* **Your objective**:
Could you reproduce, unchanged, the lines in the stretch from the one containing "## Day 3 (16-08)" through the one containing "## Day 14 (19-02)", both included?

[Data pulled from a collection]

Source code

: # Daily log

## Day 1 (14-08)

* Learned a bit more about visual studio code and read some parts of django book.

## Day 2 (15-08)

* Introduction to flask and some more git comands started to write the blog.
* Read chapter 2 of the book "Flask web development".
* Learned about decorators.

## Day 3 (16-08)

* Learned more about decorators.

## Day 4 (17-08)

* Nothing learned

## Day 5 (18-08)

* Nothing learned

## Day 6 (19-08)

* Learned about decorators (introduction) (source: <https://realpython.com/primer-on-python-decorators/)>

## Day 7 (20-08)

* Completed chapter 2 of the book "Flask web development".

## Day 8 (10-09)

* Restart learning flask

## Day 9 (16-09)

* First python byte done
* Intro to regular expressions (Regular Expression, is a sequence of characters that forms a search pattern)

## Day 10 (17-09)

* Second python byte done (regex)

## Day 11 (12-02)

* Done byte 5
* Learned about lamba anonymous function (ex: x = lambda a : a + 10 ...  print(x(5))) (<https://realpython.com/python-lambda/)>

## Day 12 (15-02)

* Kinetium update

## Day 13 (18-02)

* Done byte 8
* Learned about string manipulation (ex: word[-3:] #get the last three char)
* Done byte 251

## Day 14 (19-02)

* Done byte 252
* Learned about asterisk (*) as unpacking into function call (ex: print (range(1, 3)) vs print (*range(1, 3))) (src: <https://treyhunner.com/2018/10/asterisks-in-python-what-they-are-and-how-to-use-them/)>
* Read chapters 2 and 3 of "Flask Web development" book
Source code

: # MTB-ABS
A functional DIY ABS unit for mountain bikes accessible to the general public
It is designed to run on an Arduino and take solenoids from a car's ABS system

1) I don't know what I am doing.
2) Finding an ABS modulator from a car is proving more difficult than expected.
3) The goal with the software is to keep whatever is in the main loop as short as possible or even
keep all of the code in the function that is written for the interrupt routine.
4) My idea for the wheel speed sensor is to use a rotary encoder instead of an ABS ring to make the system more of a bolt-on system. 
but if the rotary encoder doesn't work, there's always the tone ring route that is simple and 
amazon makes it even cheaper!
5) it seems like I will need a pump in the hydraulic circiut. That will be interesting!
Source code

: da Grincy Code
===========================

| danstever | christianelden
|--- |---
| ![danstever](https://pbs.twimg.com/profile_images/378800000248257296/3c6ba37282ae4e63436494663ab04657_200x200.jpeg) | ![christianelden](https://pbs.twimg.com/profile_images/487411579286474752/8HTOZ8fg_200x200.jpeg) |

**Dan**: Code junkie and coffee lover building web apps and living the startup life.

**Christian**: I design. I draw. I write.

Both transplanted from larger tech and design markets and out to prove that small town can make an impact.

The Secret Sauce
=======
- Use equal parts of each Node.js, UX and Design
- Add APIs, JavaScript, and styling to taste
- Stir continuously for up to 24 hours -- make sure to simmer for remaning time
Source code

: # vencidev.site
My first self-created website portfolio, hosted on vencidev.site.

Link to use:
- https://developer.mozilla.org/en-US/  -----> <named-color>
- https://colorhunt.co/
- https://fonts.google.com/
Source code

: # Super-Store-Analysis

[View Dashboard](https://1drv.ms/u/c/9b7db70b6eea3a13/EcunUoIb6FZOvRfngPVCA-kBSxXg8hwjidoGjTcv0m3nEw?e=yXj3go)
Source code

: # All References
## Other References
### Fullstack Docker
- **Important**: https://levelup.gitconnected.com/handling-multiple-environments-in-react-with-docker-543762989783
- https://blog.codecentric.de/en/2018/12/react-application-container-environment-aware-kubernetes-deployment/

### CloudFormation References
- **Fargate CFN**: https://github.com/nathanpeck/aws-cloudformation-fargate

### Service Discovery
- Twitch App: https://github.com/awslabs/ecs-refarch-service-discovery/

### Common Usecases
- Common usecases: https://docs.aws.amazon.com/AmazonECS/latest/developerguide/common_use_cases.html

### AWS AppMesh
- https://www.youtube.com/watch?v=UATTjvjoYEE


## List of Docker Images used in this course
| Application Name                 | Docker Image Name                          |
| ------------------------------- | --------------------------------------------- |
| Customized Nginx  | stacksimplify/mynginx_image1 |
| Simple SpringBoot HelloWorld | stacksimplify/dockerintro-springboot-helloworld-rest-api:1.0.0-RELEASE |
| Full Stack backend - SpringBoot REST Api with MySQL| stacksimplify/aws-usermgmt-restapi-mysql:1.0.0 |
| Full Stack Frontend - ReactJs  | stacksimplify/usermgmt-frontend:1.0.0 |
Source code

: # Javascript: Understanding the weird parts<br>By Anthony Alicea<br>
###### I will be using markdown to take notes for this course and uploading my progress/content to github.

* **The answer**:
## Day 3 (16-08)

* Learned more about decorators.

## Day 4 (17-08)

* Nothing learned

## Day 5 (18-08)

* Nothing learned

## Day 6 (19-08)

* Learned about decorators (introduction) (source: <https://realpython.com/primer-on-python-decorators/)>

## Day 7 (20-08)

* Completed chapter 2 of the book "Flask web development".

## Day 8 (10-09)

* Restart learning flask

## Day 9 (16-09)

* First python byte done
* Intro to regular expressions (Regular Expression, is a sequence of characters that forms a search pattern)

## Day 10 (17-09)

* Second python byte done (regex)

## Day 11 (12-02)

* Done byte 5
* Learned about lamba anonymous function (ex: x = lambda a : a + 10 ...  print(x(5))) (<https://realpython.com/python-lambda/)>

## Day 12 (15-02)

* Kinetium update

## Day 13 (18-02)

* Done byte 8
* Learned about string manipulation (ex: word[-3:] #get the last three char)
* Done byte 251

## Day 14 (19-02)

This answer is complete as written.